Managing third-party payment takes more and more time for pharmacists. This is what reveals an investigation by the pharmacists’ union, the USPO, on the hidden costs of management.
Managing third-party payment in pharmacies is “a tedious job that has become even more time-consuming over the past 10 years”. This is what reveals a survey conducted by the USPO union (1) in December 2016. It also reveals the hidden costs of managing third-party payment with Health Insurance and complementary health insurance.
Among the main flaws in the system, the investigators note the average time spent by the pharmacy team more than half-time (26.6 weeks or 932 hours). It has also increased by 10% in 10 years. This trend obviously has consequences on the reception in pharmacies, since it is even accused of causing “a waste of time in front of the patients by the complexity and the increasing changes of the rights in particular of complementary health and since the arrival of the’assistance with the payment of complementary health insurance (ACS) “.

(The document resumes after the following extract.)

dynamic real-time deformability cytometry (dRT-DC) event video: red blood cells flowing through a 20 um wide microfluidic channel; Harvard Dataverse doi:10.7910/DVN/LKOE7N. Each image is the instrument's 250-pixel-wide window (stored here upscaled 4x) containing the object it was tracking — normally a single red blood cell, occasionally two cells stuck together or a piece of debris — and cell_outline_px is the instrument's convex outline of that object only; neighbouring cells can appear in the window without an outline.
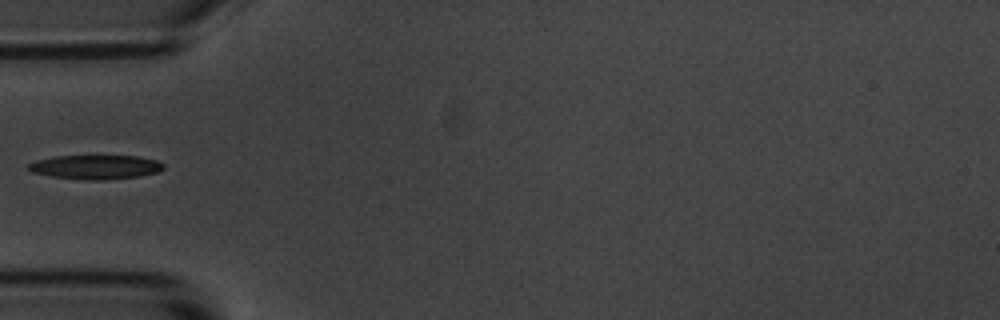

+ 6% of total cost in ten years
But the system is also considered expensive by these professionals, with an average annual management cost of between 13,246 euros (preparer) and 28,601 euros (pharmacists). In addition, an additional cost has been added to this already busy slate aimed at “promoting bank reconciliations (concentrators, software, outsourcing companies)”. To explain this increase in the total cost of 6% in ten years, the USPO recalls that the management of third-party payment still remains largely internal to the pharmacy. She also points to the increase in the time spent managing complaints.
For the profession carrying out the most teletransmissions and having, according to the USPO, “the most constraints” (updating of Vitale cards, reading of less readable and more complex rights supports, including in 2017), “there is no has not had any overall administrative simplification for ten years ”. “No health profession can support such a level of additional expense and financial risk,” said the union.
The call of pharmacists
In a press release, the USPO therefore calls on Health Insurance and complementary health insurance to choose efficiency: “the third-party payment must now be simplified with the health professionals who practice it. This simplification must be given priority, in particular by a single agreement between pharmacists and complementary health insurance, limiting the heterogeneity of the support for rights and practices, ”she concludes.
(1) The Union des Syndicats de Pharmaciens d’Officine obtained 503 responses to qualitative assessment questions and an assessment of the hidden costs of third-party payment in pharmacies (December 2016). These results were compared with those of a USPO survey conducted in 2007 with an identical methodology.